Huge political murals dominate downtown Tehran, depicting injured or killed soldiers in the Iran-Iraq war and Ayatollah Khomeini and Ayatollah Khamenei together. One prominent mural was of a Hamas suicide bomber, with a proclamation that Iran supports the struggles of Hamas. Perhaps the most notable was a 10-storey mural that said “Death to America” with a drawing of a man dropping bombs onto an American flag.

Political rhetoric was everywhere, but I got the impression the populace was largely tired of it all and did not really support the political messages.

The site of the former American Embassy is now known as the “The Den of Spies.” Today, it is an Iranian military base. The outside walls of the compound show murals of Ayatollah Khomenei, US helicopters crashing on the desert, American marines surrendering, and the like—all meant to humiliate the US.

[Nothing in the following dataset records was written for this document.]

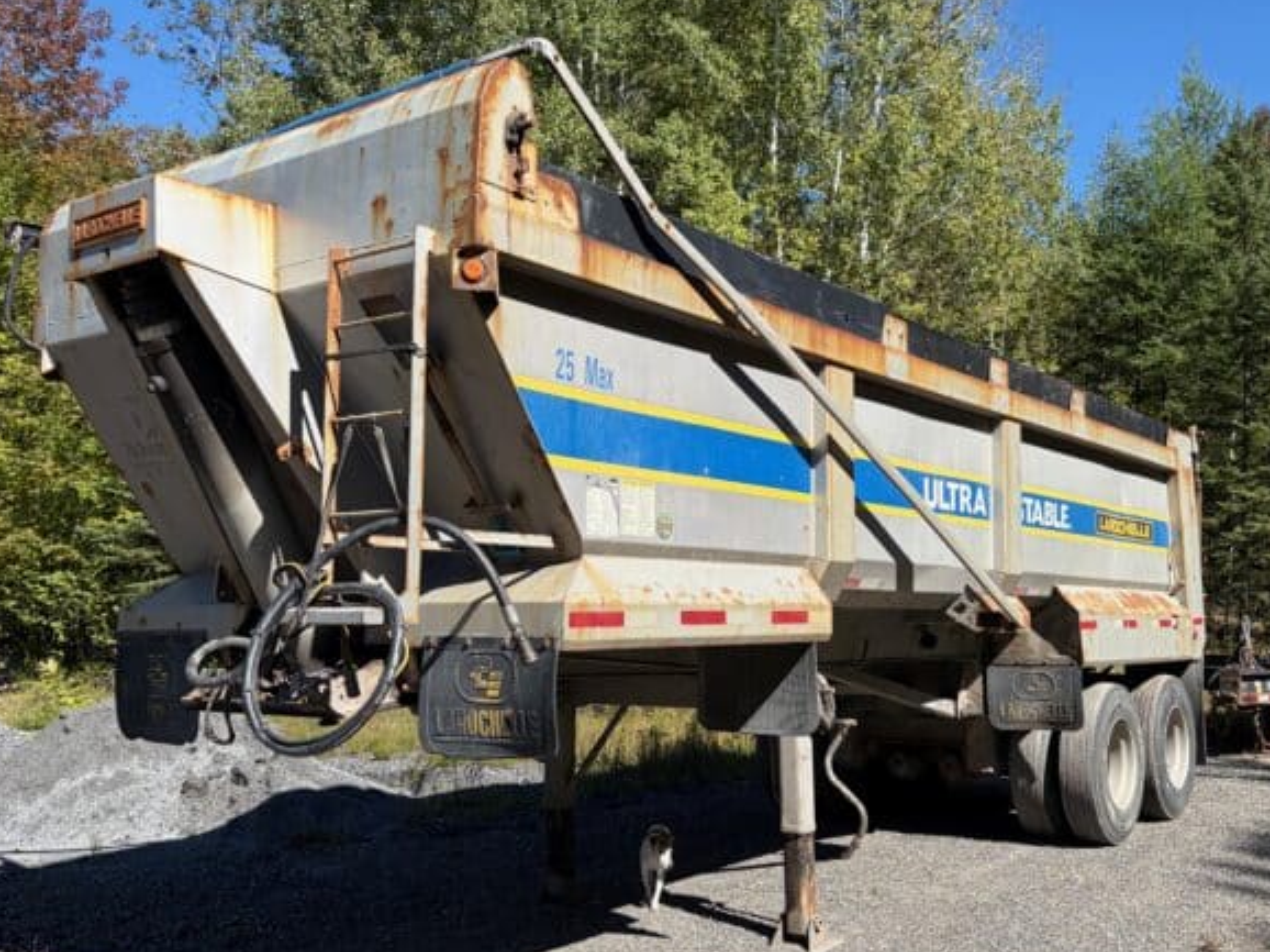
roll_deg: -1.0
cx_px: 648
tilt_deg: +6.0
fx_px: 990
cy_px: 484
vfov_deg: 51.3
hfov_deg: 65.3
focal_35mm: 27
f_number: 1.6
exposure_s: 1/2141
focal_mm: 5.96
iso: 50
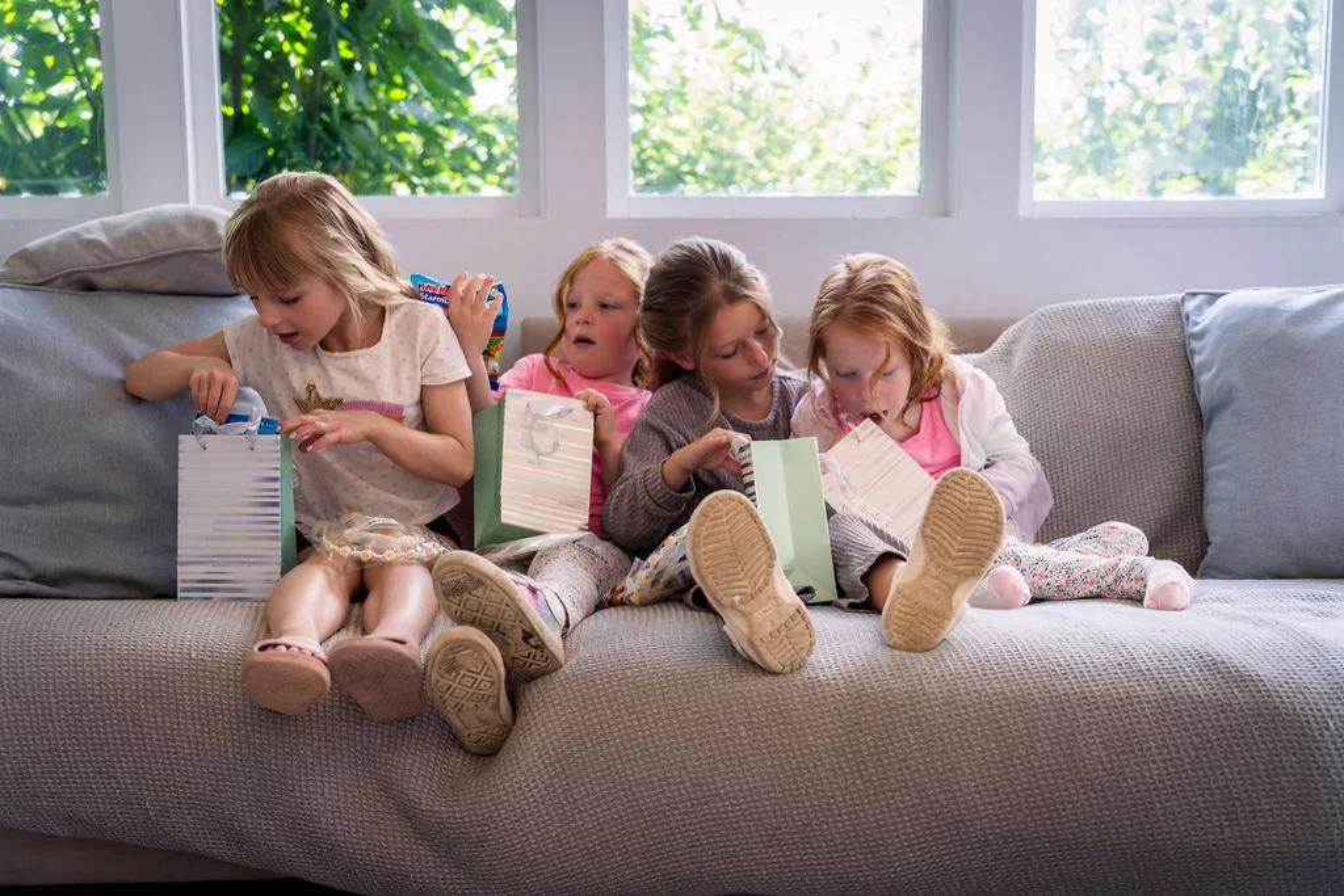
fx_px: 1605
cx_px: 672
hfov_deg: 45.4
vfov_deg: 31.2
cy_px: 448
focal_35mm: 43
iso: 500
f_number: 2.8
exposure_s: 1/250
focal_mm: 43
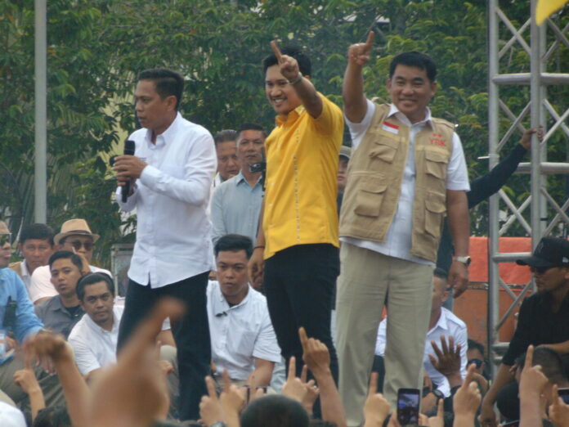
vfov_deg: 3.2
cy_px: 214
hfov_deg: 4.2
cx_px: 284
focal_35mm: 468
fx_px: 7693
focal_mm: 84
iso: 200
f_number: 4.4
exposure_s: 1/80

It was clear that the politics of Iran were such that the clerics had a stranglehold on Iranian society that was causing public frustration, particularly among students. There seemed to be a great deal of criticism of the prevailing government, which is led by reformist President Khatami. The dissatisfaction appears due to his seeming inability to push through substantial reforms to moderate the conservative ruling clergy.

Change is very slow but has occurred. For example, I was told that lyrics in music have been allowed again in the last two years.

I describe life in Iran as “Taliban lite.” Iran is certainly an Islamic state in every respect. The ruling clergy are the supreme leaders of the country. The elected parliament has influence but little real power. Women are required to be modest at all times. The sexes are clearly segregated in matters such as swimming or working out, but unlike Saudi Arabia, women are allowed to work with men and are allowed to drive a vehicle.

As much as I admired and enjoyed Dubai and its accomplishments, it is really Iran that has taken hold of my interest and I long to return to Persia—anywhere, that is, except to Tehran itself.